此範本在管道的幾個點支援使用者定義函式 (UDF)，詳情如下。詳情請參閱「為 Dataflow 範本建立使用者定義函式」。

索引函式

傳回文件所屬的索引。

範本參數：

javaScriptIndexFnGcsPath：JavaScript 檔案的 Cloud Storage URI。
javaScriptIndexFnName：JavaScript 函式的名稱。

函式規格：

輸入：Elasticsearch 文件，以 JSON 字串形式序列化。
輸出：文件 _index 中繼資料欄位的值。

文件 ID 函式

傳回文件 ID。

範本參數：

javaScriptIdFnGcsPath：JavaScript 檔案的 Cloud Storage URI。
javaScriptIdFnName：JavaScript 函式的名稱。

函式規格：

輸入：Elasticsearch 文件，序列化為 JSON 字串。
輸出：文件 _id 中繼資料欄位的值。

文件刪除功能

指定是否要刪除文件。如要使用這項函式，請將大量插入模式設為 INDEX，並提供文件 ID 函式。

範本參數：

javaScriptIsDeleteFnGcsPath：JavaScript 檔案的 Cloud Storage URI。
javaScriptIsDeleteFnName：JavaScript 函式的名稱。

函式規格：

輸入：Elasticsearch 文件，序列化為 JSON 字串。
輸出：傳回字串 "true" 刪除文件，或 "false" 插入/更新文件。

對應類型函式

傳回文件的對應類型。

範本參數：

javaScriptTypeFnGcsPath：JavaScript 檔案的 Cloud Storage URI。
javaScriptTypeFnName：JavaScript 函式的名稱。

函式規格：

輸入：Elasticsearch 文件，序列化為 JSON 字串。
輸出：文件 _type 中繼資料欄位的值。

執行範本

控制台

前往 Dataflow 的「Create job from template」(透過範本建立工作) 頁面。

前往「依範本建立工作」

在「Job name」(工作名稱) 欄位中，輸入不重複的工作名稱。
選用：如要使用區域端點，請從下拉式選單中選取值。
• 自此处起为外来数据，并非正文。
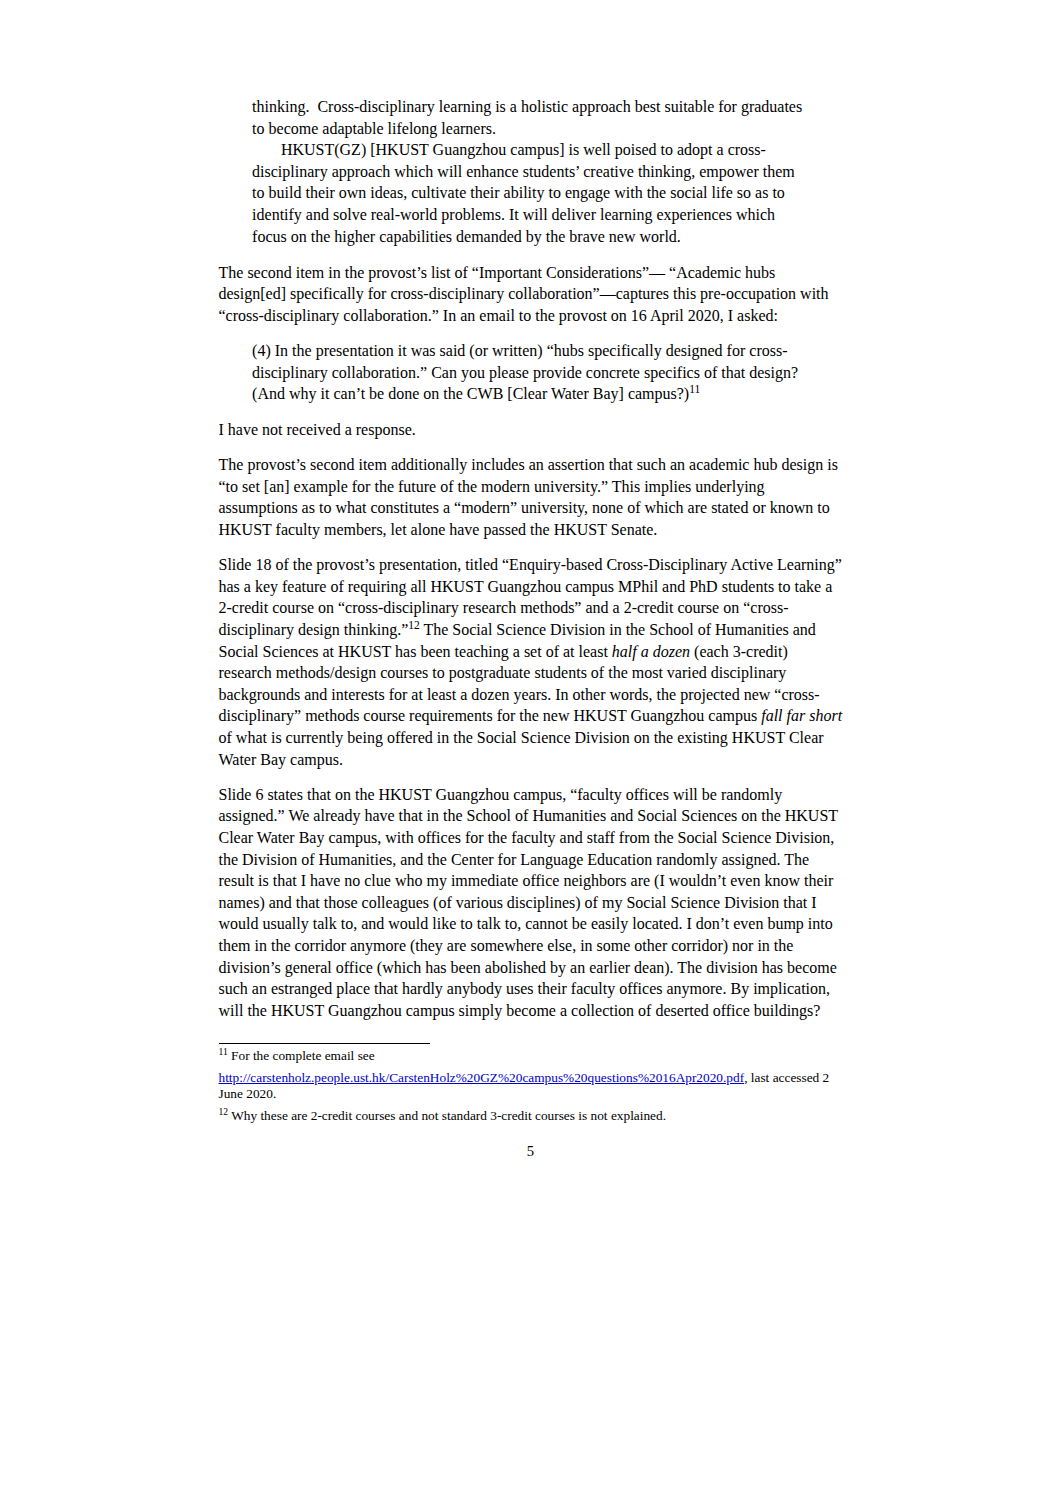thinking. Cross-disciplinary learning is a holistic approach best suitable for graduates to become adaptable lifelong learners.
HKUST(GZ) [HKUST Guangzhou campus] is well poised to adopt a cross-disciplinary approach which will enhance students’ creative thinking, empower them to build their own ideas, cultivate their ability to engage with the social life so as to identify and solve real-world problems. It will deliver learning experiences which focus on the higher capabilities demanded by the brave new world.
The second item in the provost’s list of “Important Considerations”— “Academic hubs design[ed] specifically for cross-disciplinary collaboration”—captures this pre-occupation with “cross-disciplinary collaboration.” In an email to the provost on 16 April 2020, I asked:
(4) In the presentation it was said (or written) “hubs specifically designed for cross-disciplinary collaboration.” Can you please provide concrete specifics of that design? (And why it can’t be done on the CWB [Clear Water Bay] campus?)11
I have not received a response.
The provost’s second item additionally includes an assertion that such an academic hub design is “to set [an] example for the future of the modern university.” This implies underlying assumptions as to what constitutes a “modern” university, none of which are stated or known to HKUST faculty members, let alone have passed the HKUST Senate.
Slide 18 of the provost’s presentation, titled “Enquiry-based Cross-Disciplinary Active Learning” has a key feature of requiring all HKUST Guangzhou campus MPhil and PhD students to take a 2-credit course on “cross-disciplinary research methods” and a 2-credit course on “cross-disciplinary design thinking.”12 The Social Science Division in the School of Humanities and Social Sciences at HKUST has been teaching a set of at least half a dozen (each 3-credit) research methods/design courses to postgraduate students of the most varied disciplinary backgrounds and interests for at least a dozen years. In other words, the projected new “cross-disciplinary” methods course requirements for the new HKUST Guangzhou campus fall far short of what is currently being offered in the Social Science Division on the existing HKUST Clear Water Bay campus.
Slide 6 states that on the HKUST Guangzhou campus, “faculty offices will be randomly assigned.” We already have that in the School of Humanities and Social Sciences on the HKUST Clear Water Bay campus, with offices for the faculty and staff from the Social Science Division, the Division of Humanities, and the Center for Language Education randomly assigned. The result is that I have no clue who my immediate office neighbors are (I wouldn’t even know their names) and that those colleagues (of various disciplines) of my Social Science Division that I would usually talk to, and would like to talk to, cannot be easily located. I don’t even bump into them in the corridor anymore (they are somewhere else, in some other corridor) nor in the division’s general office (which has been abolished by an earlier dean). The division has become such an estranged place that hardly anybody uses their faculty offices anymore. By implication, will the HKUST Guangzhou campus simply become a collection of deserted office buildings?
11 For the complete email see
http://carstenholz.people.ust.hk/CarstenHolz%20GZ%20campus%20questions%2016Apr2020.pdf, last accessed 2 June 2020.
12 Why these are 2-credit courses and not standard 3-credit courses is not explained.
5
預設區域為 us-central1。
如需可執行 Dataflow 工作的地區清單，請參閱「Dataflow 位置」。
從「Dataflow template」(Dataflow 範本) 下拉式選單中，選取 the BigQuery to Elasticsearch template。
在提供的參數欄位中輸入參數值。
按一下「Run Job」(執行工作)。

gcloud

在殼層或終端機中執行範本：

gcloud dataflow flex-template run JOB_NAME \
    --project=PROJECT_ID \
    --region=REGION_NAME \
    --template-file-gcs-location=gs://dataflow-templates-REGION_NAME/VERSION/flex/BigQuery_to_Elasticsearch \
    --parameters \
inputTableSpec=INPUT_TABLE_SPEC,\
connectionUrl=CONNECTION_URL,\
apiKey=APIKEY,\
index=INDEX

更改下列內容：

PROJECT_ID：您要執行 Dataflow 工作的 Google Cloud 專案 ID
JOB_NAME：您選擇的不重複工作名稱
REGION_NAME：您要部署 Dataflow 工作的區域，例如 us-central1
VERSION：您要使用的範本版本
您可以使用下列值：
- latest 使用最新版範本，該範本位於值區中非依日期命名的上層資料夾： gs://dataflow-templates-REGION_NAME/latest/
- 版本名稱，例如 2023-09-12-00_RC00，可使用特定版本的範本，該範本會以巢狀結構存放在值區中相應的依日期命名上層資料夾中：gs://dataflow-templates-REGION_NAME/
注意：範本的最新版本可能會隨著破壞性變更而有所更新。您的實際工作環境使用的範本應該來自最近依日期命名的上層資料夾，以免這些破壞性變更影響實際運作流程。
INPUT_TABLE_SPEC：您的 BigQuery 資料表名稱。
CONNECTION_URL：您的 Elasticsearch 網址。
APIKEY：用於驗證的 base64 編碼 API 金鑰。
INDEX：您的 Elasticsearch 索引。

API

如要使用 REST API 執行範本，請傳送 HTTP POST 要求。如要進一步瞭解 API 和授權範圍，請參閱 projects.templates.launch。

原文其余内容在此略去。